_PAGE EXCERPT_:
BACKGROUNDIt is becoming relatively common for handheld display devices (e.g., personal digital assistants (PDAs)) to store and display navigational maps. A generalized handheld electronic device might include a display (e.g., a liquid crystal display), an externally-mounted user input control (e.g., a group of buttons and/or a cursor device), and a controller having a memory that stores a library or database of maps. During operation of the device, a user may utilize the user input control to select a desired map from the library of maps. An image is then generated on the device's display representative of the selected map. However, due to the size and resolution of the display, it is often the case that the entire map cannot be clearly produced on the device's display at one time. Therefore, the generated image may have a field of view (FOV) that encompasses only a portion of the stored map. The user may then manipulate the FOV of the display utilizing the device's input control to explore the entire map, portion by portion. For example, a user may utilize the user input control to scroll the FOV of the image upward, downward, to the left, and to the right and to adjust the scale of the FOV (i.e., to zoom in and out) as desired.
Handheld display devices that require the manual manipulation of an externally-mounted user input control to adjust the display's FOV may be limited in certain respects. For example, the externally-mounted user input control may occupy a relatively large amount of space on the device's exterior that might otherwise accommodate a larger display screen or additional user inputs. Furthermore, the manner in which such externally-mounted user input controls are utilized to manipulate the display's FOV may not be intuitive to some users.
In view of the above, it is desirable to provide a handheld portable electronic device (e.g., a PDA, a keyfob, etc.) that includes a means for manipulating the FOV of a map image that is intuitive and that overcomes the disadvantages described above. Other desirable features and characteristics of the present invention will become apparent from the subsequent detailed description and the appended claims, taken in conjunction with the accompanying drawings and the foregoing technical field and background.

_REQUIRED WORK_:
• a. In the background passage on handheld map displays, what often keeps the entire map from being shown clearly on the display at one time?
• b. Transcribe the background passage on handheld map displays from "Handheld display devices that" up to and including "to some users.".
You won't need the lines that come after this passage.

_MATERIAL_:
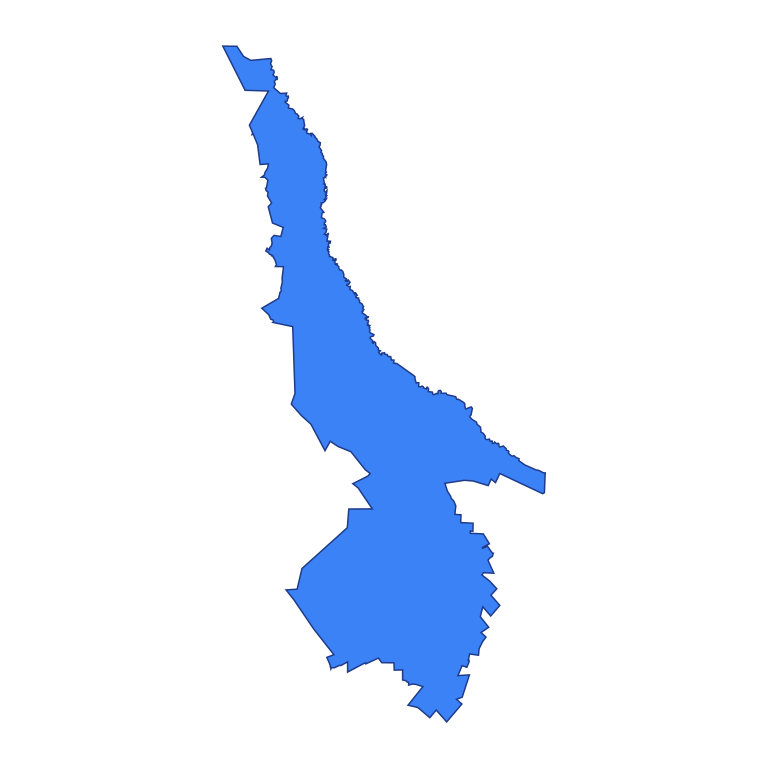 Ojinaga, Chihuahua, Mexico (Mercator projection)
{"feature_id": "50627088B59810365960374", "entity_name": "Ojinaga", "entity_type": "district", "adm_level": 2, "iso_a3": "MEX", "parent_name": "Mexico", "parent_adm1": "Chihuahua", "projection": "mercator", "projection_center": [-104.612, 29.546], "detail": "fine", "context": "isolated", "style": "filled", "palette": "blue", "viewbox_px": 768, "rotation_deg": 0, "n_neighbors": 0, "source": "geoboundaries", "source_scale": "gbopen_adm2", "svg_char_len": 6101}
<svg xmlns="http://www.w3.org/2000/svg" viewBox="0 0 768 768"><path d="M222.8,46.1L245.1,90.3L268.5,91.0L249.4,125.2L252.7,133.0L252.0,134.6L253.3,134.3L257.6,144.8L260.1,164.5L268.4,163.9L267.7,167.9L265.1,172.2L264.2,175.2L261.5,177.2L264.8,177.3L268.4,180.7L267.8,180.5L266.5,187.6L265.5,188.3L266.1,190.6L268.1,192.3L267.5,196.0L271.6,203.0L268.2,206.8L272.5,223.0L283.2,227.4L280.8,236.5L274.1,235.4L273.1,236.4L271.3,238.5L272.1,242.7L271.6,245.5L269.8,247.7L269.3,250.0L267.1,248.2L265.8,251.0L268.7,252.9L269.6,254.3L271.8,255.0L271.6,255.8L273.4,256.3L273.3,257.5L274.9,259.6L276.5,264.6L275.4,266.5L283.5,266.7L282.1,278.3L282.3,282.2L280.9,288.3L281.2,290.4L280.7,292.0L280.0,292.2L278.6,298.4L261.8,308.2L268.8,314.8L270.8,319.3L272.9,319.8L273.7,321.5L272.8,322.4L292.7,326.6L295.0,393.5L291.3,404.1L301.2,415.4L311.0,424.3L325.0,450.7L330.2,441.3L338.1,446.5L351.0,451.8L365.3,469.8L370.2,473.5L367.8,476.1L352.8,483.7L358.1,487.9L372.3,508.9L348.8,509.0L347.3,527.7L302.0,568.5L297.1,589.2L286.1,589.9L294.4,600.5L313.8,629.1L333.9,654.7L326.8,657.4L329.8,664.1L330.9,669.0L331.5,667.6L334.3,667.8L339.5,665.4L340.9,665.5L347.6,661.9L347.6,672.1L365.1,662.8L365.8,663.9L378.4,658.1L381.8,662.7L394.0,662.8L394.2,670.1L402.6,670.0L402.6,680.0L405.8,680.6L407.1,682.0L408.7,682.5L408.6,685.1L412.1,684.1L415.7,684.3L422.9,686.6L408.0,705.2L417.8,707.5L429.8,717.7L436.2,710.1L446.7,721.9L461.9,704.0L456.5,699.3L462.2,697.2L469.4,674.9L457.9,675.6L462.1,665.6L466.8,667.3L469.1,661.8L469.0,660.2L468.3,660.2L469.6,654.0L478.5,655.2L479.1,648.7L482.6,641.6L486.0,637.1L481.0,632.5L488.7,627.3L480.3,616.7L482.8,606.8L490.7,616.0L499.8,605.4L490.9,595.2L496.8,588.8L489.8,581.2L481.9,575.0L483.4,572.7L493.8,573.2L488.0,560.2L489.8,558.0L492.4,556.3L493.3,553.3L492.5,553.3L487.5,546.3L482.5,548.2L482.5,547.4L489.4,543.8L483.3,533.9L470.4,533.3L470.3,531.0L472.9,531.2L473.1,523.2L460.7,522.6L461.0,514.8L454.9,514.4L455.8,505.9L453.7,500.8L451.1,498.4L450.7,496.4L447.4,491.1L444.9,483.3L464.4,480.3L473.2,481.0L488.2,485.6L491.1,479.1L495.5,482.6L499.8,473.5L542.7,493.7L544.4,492.7L545.2,472.9L543.5,472.9L538.8,470.4L535.7,469.8L524.6,464.8L519.6,461.3L519.0,460.5L519.1,458.8L515.6,457.2L513.9,455.6L512.6,456.2L510.8,455.4L508.3,453.0L508.9,451.7L508.4,450.9L506.2,450.2L506.1,448.6L503.3,446.0L499.7,447.0L498.9,446.3L498.9,444.1L498.3,443.3L496.7,443.8L494.6,442.0L494.1,443.1L492.5,443.5L492.1,441.0L490.2,441.3L489.4,439.1L486.6,439.6L485.6,439.0L484.7,437.7L485.4,436.7L485.0,435.7L483.0,433.2L481.1,432.2L480.5,427.2L477.1,424.3L476.5,422.2L472.1,419.4L469.8,417.0L469.8,416.2L471.0,415.1L472.4,408.4L471.2,406.9L465.7,409.0L464.8,406.1L464.9,404.1L463.9,402.6L458.6,399.3L456.7,399.3L455.7,396.7L447.0,394.7L446.1,393.2L441.2,393.3L441.2,391.6L440.5,390.5L438.9,390.5L438.1,391.5L437.9,393.8L436.6,393.4L433.8,394.7L432.9,394.3L432.4,392.1L428.3,391.6L428.6,388.7L427.4,387.2L426.7,387.4L426.2,389.0L423.7,388.0L423.4,386.9L422.2,386.1L420.1,386.9L418.6,386.5L418.8,382.7L416.1,382.8L414.8,377.9L415.1,377.0L414.3,376.0L396.8,363.5L393.6,363.1L394.0,360.1L391.4,360.0L390.7,356.6L387.8,356.4L387.3,354.6L384.6,354.1L384.5,352.7L381.6,353.2L381.8,354.4L381.3,355.1L379.5,353.4L378.6,352.1L380.4,350.9L378.2,349.9L378.4,348.1L375.8,345.6L375.5,342.6L374.0,341.6L373.2,342.2L373.2,343.1L372.4,342.9L372.6,340.7L370.0,338.1L370.5,336.9L373.4,336.0L374.0,334.7L370.3,332.8L369.5,331.7L370.1,330.0L369.3,328.2L369.9,327.4L369.0,326.2L369.7,325.5L367.5,325.3L368.3,324.3L367.4,323.2L368.4,321.8L368.3,320.4L366.3,320.1L366.4,319.0L365.0,318.7L365.3,318.0L368.0,317.6L368.3,316.8L366.6,316.5L365.9,315.3L362.2,312.9L362.2,311.4L362.9,311.4L363.1,310.3L363.9,309.7L362.6,308.0L363.5,306.7L361.9,303.8L359.4,302.3L359.6,300.6L358.3,298.9L358.6,298.1L356.0,297.6L355.8,296.5L357.2,295.4L355.6,292.8L354.8,292.9L355.4,293.3L354.8,294.4L352.6,290.6L349.9,289.5L350.3,286.4L349.2,286.6L346.7,285.3L346.8,284.5L348.9,284.1L350.0,282.3L348.1,279.8L346.9,280.8L347.1,281.3L345.7,281.2L345.3,280.8L346.2,279.9L346.3,278.7L343.8,277.3L343.8,274.3L342.8,271.5L341.3,270.0L340.4,270.3L338.9,268.6L338.7,266.7L337.0,265.1L337.4,264.0L336.7,263.7L335.9,264.7L335.2,264.3L334.9,260.6L336.1,260.0L335.9,258.8L333.8,259.1L333.8,260.5L332.9,260.4L332.9,257.6L329.4,256.3L329.6,255.3L328.5,253.4L328.9,251.6L327.6,250.7L327.5,249.8L328.4,250.2L328.7,249.5L327.6,248.5L327.9,246.8L329.0,247.1L328.3,244.4L329.3,243.2L329.0,242.7L330.3,242.9L330.5,241.2L326.9,241.0L327.8,236.5L326.8,235.9L328.4,234.6L328.2,233.6L325.9,234.9L324.3,234.2L325.9,232.5L326.8,229.1L323.9,228.3L326.3,227.0L325.4,224.7L324.2,224.7L324.3,223.0L325.6,221.8L325.5,220.4L324.3,218.9L321.4,217.7L322.1,213.1L323.9,212.3L320.3,207.8L321.1,206.3L320.9,205.1L321.7,204.6L321.2,203.0L323.2,202.7L325.2,200.8L324.4,199.7L325.9,199.7L326.4,198.7L325.4,199.1L325.2,198.3L326.9,195.5L326.2,194.9L325.9,195.6L325.4,194.4L326.5,193.5L326.9,190.6L325.7,192.1L324.7,191.7L324.1,189.8L325.1,187.3L325.4,188.2L326.2,188.4L326.8,187.2L326.6,186.6L325.0,186.4L325.3,184.2L323.8,183.9L324.3,182.9L323.4,178.1L324.6,177.7L325.1,176.7L325.6,177.1L325.5,176.0L326.5,175.7L326.8,174.7L325.9,174.4L325.4,173.0L326.4,172.0L325.6,171.1L326.6,164.6L326.2,162.1L323.3,158.1L323.5,156.2L322.5,155.5L322.3,153.5L320.9,152.3L321.6,150.5L319.0,146.9L320.0,145.5L320.3,142.7L318.1,141.4L316.6,138.7L314.9,137.2L315.0,136.4L312.2,133.4L311.0,133.3L311.1,135.3L310.1,134.1L307.0,133.2L306.5,132.5L307.7,128.8L306.8,129.8L306.6,129.0L305.7,129.6L304.8,128.8L304.7,129.8L303.8,129.5L304.0,128.8L303.1,128.7L304.6,125.8L303.6,119.3L301.9,118.4L302.4,117.5L300.1,118.7L298.2,118.5L298.8,116.1L296.9,113.9L295.5,113.5L294.3,110.5L292.5,108.9L288.4,108.1L288.8,105.1L285.0,102.0L285.2,101.3L287.3,100.9L287.6,98.6L288.4,97.9L288.3,96.1L286.8,96.3L285.9,95.6L286.7,93.1L280.4,93.5L273.7,87.7L275.2,84.1L274.3,81.3L276.2,79.4L277.2,79.4L277.2,77.0L276.7,76.6L275.9,77.6L273.0,74.9L274.1,72.7L274.0,71.0L273.4,70.1L271.0,69.7L272.1,66.6L270.5,63.8L271.7,60.7L270.8,58.5L250.9,60.4L243.5,56.4L236.9,46.3L222.8,46.1Z" fill="#3b82f6" stroke="#1e3a8a" stroke-width="1.5"/></svg>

_PER-TASK ANSWERS_:
• a. The size and resolution of the display.

• b.
Handheld display devices that require the manual manipulation of an externally-mounted user input control to adjust the display's FOV may be limited in certain respects. For example, the externally-mounted user input control may occupy a relatively large amount of space on the device's exterior that might otherwise accommodate a larger display screen or additional user inputs. Furthermore, the manner in which such externally-mounted user input controls are utilized to manipulate the display's FOV may not be intuitive to some users.